Another major law governing the MLB is the 2002 Major League Baseball collective agreement (C.B.A). The CBA was enacted after series of players strikes in the year 2001. The CBA was aimed at both curbing the strike threat as well as allow the government to conduct random steroids test on the athletes (Utsler, & Epp, 2013). This added the government more footage in regulating the baseball. Before then, many of the tests conducted on the athletes were limited to cocaine and such other heavy narcotics but they would ignore mild drugs like steroids.
From the above analysis, it is evident the anabolic steroid in the baseball game is far from over. The legal system alone does not seem to deliver the wanted solution. Therefore, it is in my opinion that more and more civic education is done on impacts of drug abuse and the community involved in finding the solution to the problem. Further, moral approach in addressing the menace should be consulted to boost the possibility of watching a baseball free of steroids and PEDs.

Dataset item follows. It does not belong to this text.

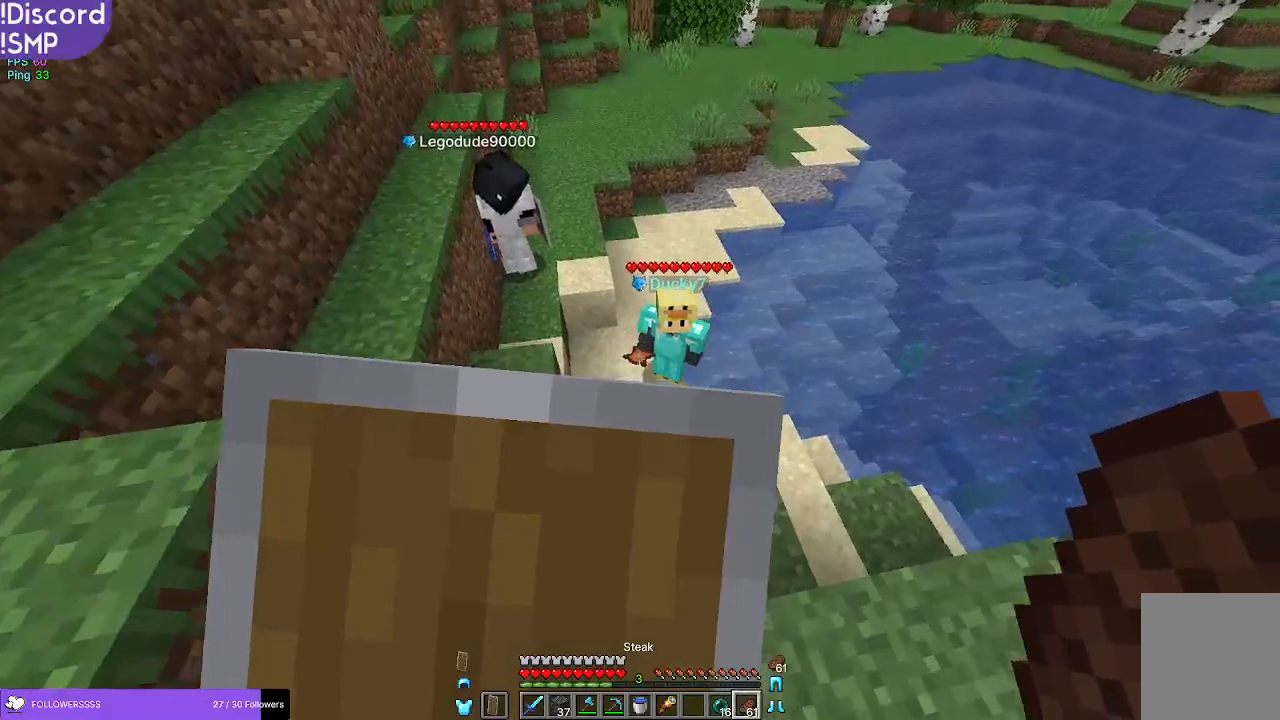
{"keys": ["w"], "mouse": [], "events": [[233, "a", "up"], [250, "mouse_right", "up"], [417, "w", "down"]]}
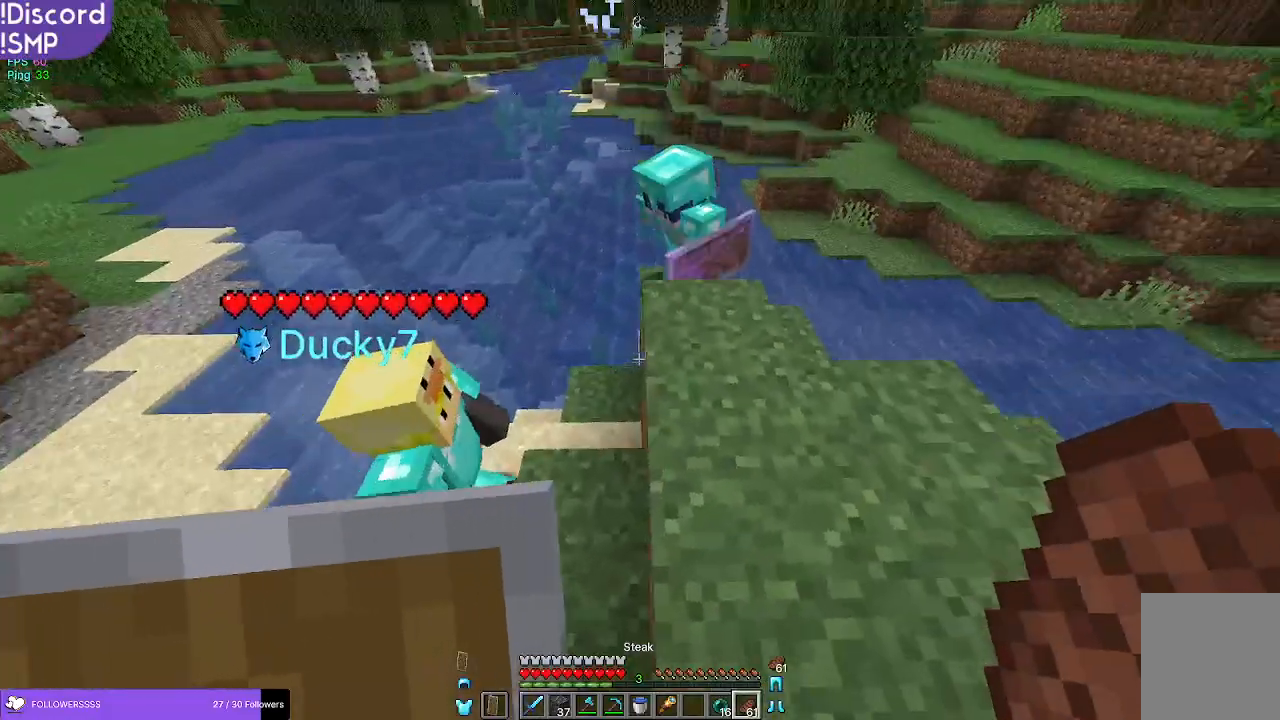
{"keys": [], "mouse": [], "events": [[67, "w", "up"]]}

- Kozman, C. (2017). Who framed the steroid issue in baseball?: A study of the frame-source relationship in traditional and new media. Journal of Sports Media, 12(2), 125-156.
- McMullen, M. (2014). MLB drug policy analysis. Journal of Facility Planning, Design, and Management, 2(1).
- Momaya, A., Fawal, M., & Estes, R. (2015). Performance-enhancing substances in sports: A review of the literature. Sports Medicine, 45(4), 517-531.
- Murray, J., van, d. R., & Shandra, J. M. (2013). Why they juice: The role of social forces in performance enhancing drug use by professional athletes. Sociological Focus, 46(4), 281-294.
- Utsler, M., & Epp, S. (2013). Image repair through TV: The strategies of McGwire, rodriguez and bonds. Journal of Sports Media, 8(1), 139-161.